Later in this book, we'll discuss approaches to estimate the 
**mininum point** for the test MSE curve.

### The Bias-Variance Trade-off

- **Definition**: The **expected test MSE** at $x_0$ 
($E(y_0 - \hat{f}(x_0))^2$) refers to 
the averga test MSE that we would obtain after repeatedly estimating
$f$ using a large number of training sets, and tested each esimate
at $x_0$.

- **Definition**: The variance of a statistical learning method which
produces an estimate $\hat{f}$ refers to how the estimate function
changes, for different training sets.

- **Definition**: **Bias** refers to the error generated by approximating
a possibly complicated model (like in real-life usually), by a much simpler one ... (how $f$ and the possibles $\hat{f}$ *differ*).

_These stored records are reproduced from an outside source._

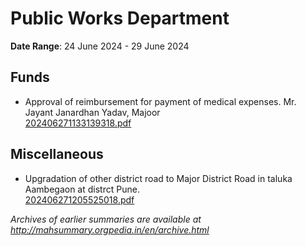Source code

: # Public Works Department

**Date Range**: 24 June 2024 - 29 June 2024


## Funds
- Approval of reimbursement for payment of medical expenses. Mr. Jayant Janardhan Yadav, Majoor\
  [202406271133139318.pdf](https://gr.maharashtra.gov.in/Site/Upload/Government%20Resolutions/English/202406271133139318.pdf)

## Miscellaneous
- Upgradation of other district road to Major District Road in taluka Aambegaon at distrct Pune.\
  [202406271205525018.pdf](https://gr.maharashtra.gov.in/Site/Upload/Government%20Resolutions/English/202406271205525018.pdf)


*Archives of earlier summaries are available at http://mahsummary.orgpedia.in/en/archive.html*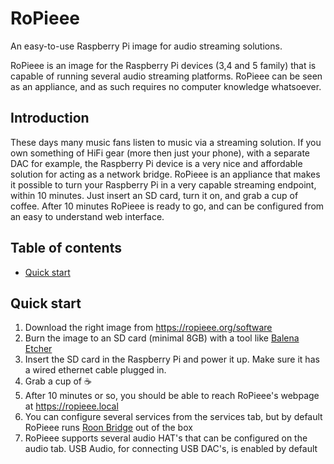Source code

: # RoPieee
An easy-to-use Raspberry Pi image for audio streaming solutions.

RoPieee is an image for the Raspberry Pi devices (3,4 and 5 family) that is capable of running several audio streaming platforms. RoPieee can be seen as an appliance, and as such requires no computer knowledge whatsoever.

## Introduction

These days many music fans listen to music via a streaming solution. If you own something of HiFi gear (more then just your phone), with a separate DAC for example, the Raspberry Pi device is a very nice and affordable solution for acting as a network bridge.
RoPieee is an appliance that makes it possible to turn your Raspberry Pi in a very capable streaming endpoint, within 10 minutes. Just insert an SD card, turn it on, and grab a cup of coffee. After 10 minutes RoPieee is ready to go, and can be configured from an easy to understand web interface. 

## Table of contents

- [Quick start](#quick-start)

## Quick start

1. Download the right image from https://ropieee.org/software
2. Burn the image to an SD card (minimal 8GB) with a tool like [Balena Etcher](https://etcher.balena.io/)
3. Insert the SD card in the Raspberry Pi and power it up. Make sure it has a wired ethernet cable plugged in.
4. Grab a cup of :coffee:
5. After 10 minutes or so, you should be able to reach RoPieee's webpage at https://ropieee.local
6. You can configure several services from the services tab, but by default RoPieee runs [Roon Bridge](https://roonlabs.com) out of the box
7. RoPieee supports several audio HAT's that can be configured on the audio tab. USB Audio, for connecting USB DAC's, is enabled by default
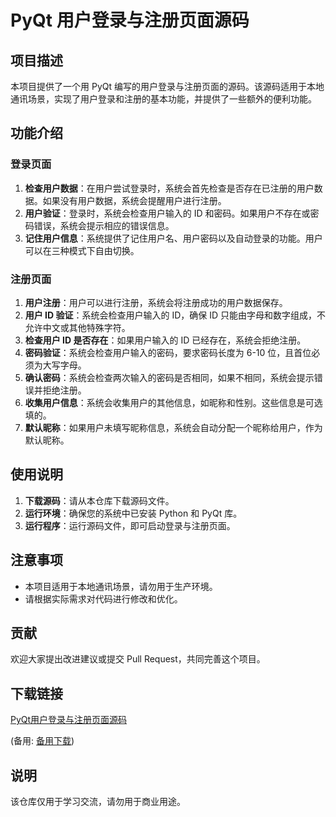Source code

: # PyQt 用户登录与注册页面源码

## 项目描述

本项目提供了一个用 PyQt 编写的用户登录与注册页面的源码。该源码适用于本地通讯场景，实现了用户登录和注册的基本功能，并提供了一些额外的便利功能。

## 功能介绍

### 登录页面

1. **检查用户数据**：在用户尝试登录时，系统会首先检查是否存在已注册的用户数据。如果没有用户数据，系统会提醒用户进行注册。
2. **用户验证**：登录时，系统会检查用户输入的 ID 和密码。如果用户不存在或密码错误，系统会提示相应的错误信息。
3. **记住用户信息**：系统提供了记住用户名、用户密码以及自动登录的功能。用户可以在三种模式下自由切换。

### 注册页面

1. **用户注册**：用户可以进行注册，系统会将注册成功的用户数据保存。
2. **用户 ID 验证**：系统会检查用户输入的 ID，确保 ID 只能由字母和数字组成，不允许中文或其他特殊字符。
3. **检查用户 ID 是否存在**：如果用户输入的 ID 已经存在，系统会拒绝注册。
4. **密码验证**：系统会检查用户输入的密码，要求密码长度为 6-10 位，且首位必须为大写字母。
5. **确认密码**：系统会检查两次输入的密码是否相同，如果不相同，系统会提示错误并拒绝注册。
6. **收集用户信息**：系统会收集用户的其他信息，如昵称和性别。这些信息是可选填的。
7. **默认昵称**：如果用户未填写昵称信息，系统会自动分配一个昵称给用户，作为默认昵称。

## 使用说明

1. **下载源码**：请从本仓库下载源码文件。
2. **运行环境**：确保您的系统中已安装 Python 和 PyQt 库。
3. **运行程序**：运行源码文件，即可启动登录与注册页面。

## 注意事项

- 本项目适用于本地通讯场景，请勿用于生产环境。
- 请根据实际需求对代码进行修改和优化。

## 贡献

欢迎大家提出改进建议或提交 Pull Request，共同完善这个项目。

## 下载链接
[PyQt用户登录与注册页面源码](https://pan.quark.cn/s/d7aa2b61b7f4) 

(备用: [备用下载](https://pan.baidu.com/s/10DOyGjZTGPpjh4UDSoO9YA?pwd=1234))

## 说明

该仓库仅用于学习交流，请勿用于商业用途。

- As a general rule, the **more flexible** a statistical method, 
the **higher its variance** and **lower its bias**.

- For any given value $x_0$, the following can be proved:

$$
E(y_0 - \hat{f}(x_0))^2 = \text{Var}(\hat{f}(x_0)) + \text{Bias}(\hat{f}(x_0))^2 + \text{ Var }(\epsilon)
$$


- Due to variance and squared bias being non negative, the previous equation
implies that, to **minimize the expected test error**, we require a
statistical learnig method which achieves **low variance** and **low bias**.

- The tradeoff:
    - *Extremely low bias but high variance*: For example, draw a line which passes over every single point in the training data.
    - *Extremely low variance but high bias*: For example, fit a
    horizontal line to the data.
    - > The challenge lies in finding
      > a method for which both the variance and the squared bias are low.

- In a real-life situation, $f$ is usually unkwon, so it's not possible 
to explicitly compute the test MSE, bias or variance of a statistical method.

- The test MSE can be estimated using **cross-validation**,
but we'll discuss it later in this book.

### The Classification setting

Let's see how the concepts recently discussed change
when we the prediction is a categorical variable.

The most common approach for quantifying the accuracy
of our estimate $\hat{f}$ is the **training error rate**,
the proportion of mistakes made by applying $\hat{f}$ 
to the training observations:

$$
\dfrac{1}{n}\displaystyle{ \sum_{i=1}^{n} I(y_i \neq \hat{y}_i)}
$$

, where $I$ is $1$ when $y_i = \hat{y}_i$, and $0$ otherwise.

- The **test error rate** is defined as
$\text{ Average}(I(y_i \neq \hat{y}_i))$, where the average
is computed by comparing the predictions $\hat{y}_i$ with the
true response $y_i$. 

- A **good classifier** is one for which the test error is smallest.